Benz: Wir leben ja nicht mehr im Zeitalter der Nationalstaaten. Wir bekennen uns zur europäischen Idee, auch wenn das noch nicht bis zu allen durchgedrungen ist. Aber Europa ist die größere Gemeinschaft, und das lässt sich nicht – glaube ich, ich bin natürlich leider gehemmt, da ich Wissenschaftler bin und nicht Künstler und nicht nur Emotionen verhaftet -, das lässt sich nicht mit einem Denkmal oder mit 67 Denkmalen, die man am Ende bräuchte, wenn man aller Nationen, die sich mit Deutschland im Krieg befanden, unter deutscher Kriegführung zu leiden hatten – das lässt sich nicht mit einem breitgestreuten Ensemble von Denkmälern erreichen. Sondern da muss doch auch Aufklärung, da muss das notwendige Wissen beigesteuert werden, warum wir überhaupt etwa der 34 Millionen Sowjetbürger, die als Zivilisten vollkommen unschuldig ihr Leben, Hab und Gut verloren haben [gedenken].
"Den großen Wurf wagen"
Köhler: Erlauben sie, wenn ich versuche, Sie mit ihren eigenen Waffen zu schlagen: In einem Ihrer zahlreichen Bücher, ein Standardwerk ist ein kleines Buch "Der Holocaust" etwa, nennen Sie ja auch Zahlen. Und die mit Abstand größte Zahl beim Holocaust zu Tode gekommener Menschen, ermordeter Menschen, ist nun mal: über zweieinhalb, 2,7 Millionen mindestens allein in Polen. Ist das nicht alleine schon Grund genug, der so ein Denkmal rechtfertigen würde?
Benz: Natürlich wäre das, sagen wir im Jahre 1967 oder 1979 Grund genug gewesen. Die Frage ist nur: Ist das im 21. Jahrhundert, ist dieser Ansatz jetzt nicht zu bescheiden? Müssen wir nicht den größeren Wurf wagen und alle zusammenführen, in der ihnen gebührenden Würdigung ihrer Leiden, ihrer Verluste?
"Genügen Denkmale noch?"
Köhler: Ich würde einen letzten Gedanken gerne noch mit Ihnen erproben.
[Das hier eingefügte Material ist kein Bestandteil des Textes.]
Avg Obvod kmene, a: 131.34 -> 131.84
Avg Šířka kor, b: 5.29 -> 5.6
Wir haben gerade gesehen, bei der Holocaust-Konferenz in Israel, dass es polnisch-sowjetische Streitigkeiten gibt, dass es Ärger gibt. Präsident Duda ist nicht nach Israel gereist; er hatte sich Rederecht erbeten. Es gibt geschichtspolitisch-revisionistische Tendenzen. Ist die Gedenkpolitik im Moment, und auch der Plan für ein polnisches Denkmal der NS-Opfer, so etwas wie europäische Schönwetterpolitik oder Entspannungspolitik zwischen Deutschland und Polen? Wie würden Sie das einschätzen?
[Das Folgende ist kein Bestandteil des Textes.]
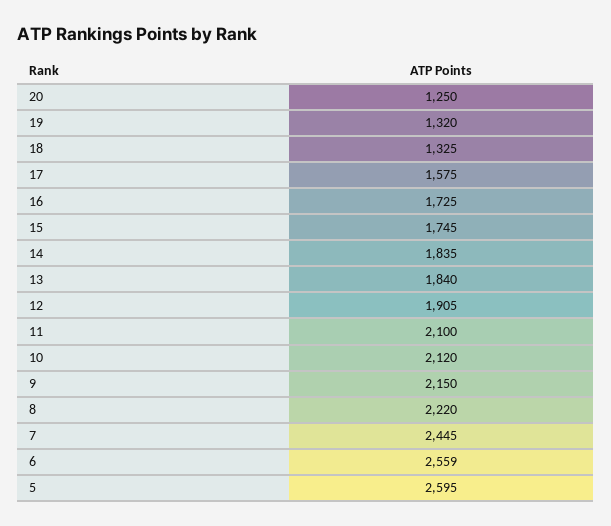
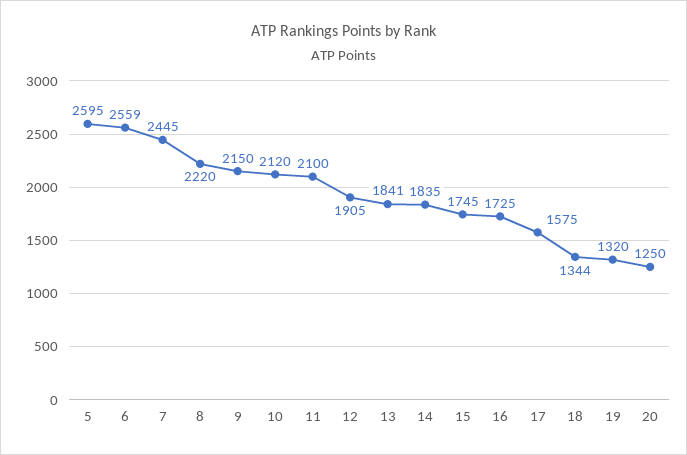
18: 1325 -> 1344
13: 1840 -> 1841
Benz: Ja, das würde ich so einschätzen. Das ist vor allem auch punktuelle Politik. Da, wo es gerade kriselt oder brennt oder wo man beruhigen, wo man beschwichtigen, wo man aufmuntern muss, da tut man etwas. Ich meine aber, es wäre 75 Jahre nach dem Krieg an der Zeit, den größeren Wurf zu wagen. Nicht nur fraktioniert vorzugehen: ein Denkmal für die Polen, das weiß Gott seine Berechtigung hat, zu errichten, um dann zu warten, dass die Ukrainer auch eines brauchen und dann zu warten, bis wir das Denkmal für die Weißrussen einweihen können. Und für diese und für jene Nation. Wer denkt denn heute noch so ohne weiteres an die Kriegsverbrechen, die ausgerotteten Dörfer in Italien, in der Toskana, in Kalavrita in Griechenland, an Oradour, an die Schrecken im Süden, im Osten, im Norden Europas? Wenn wir das eine Denkmal setzen, müssen wir sehr viele Denkmale in der Zukunft setzen. Das gilt es zu bedenken. Ich habe nichts gegen Denkmale, aber genügen sie noch, wenn es der Aufklärung, der Information bedarf?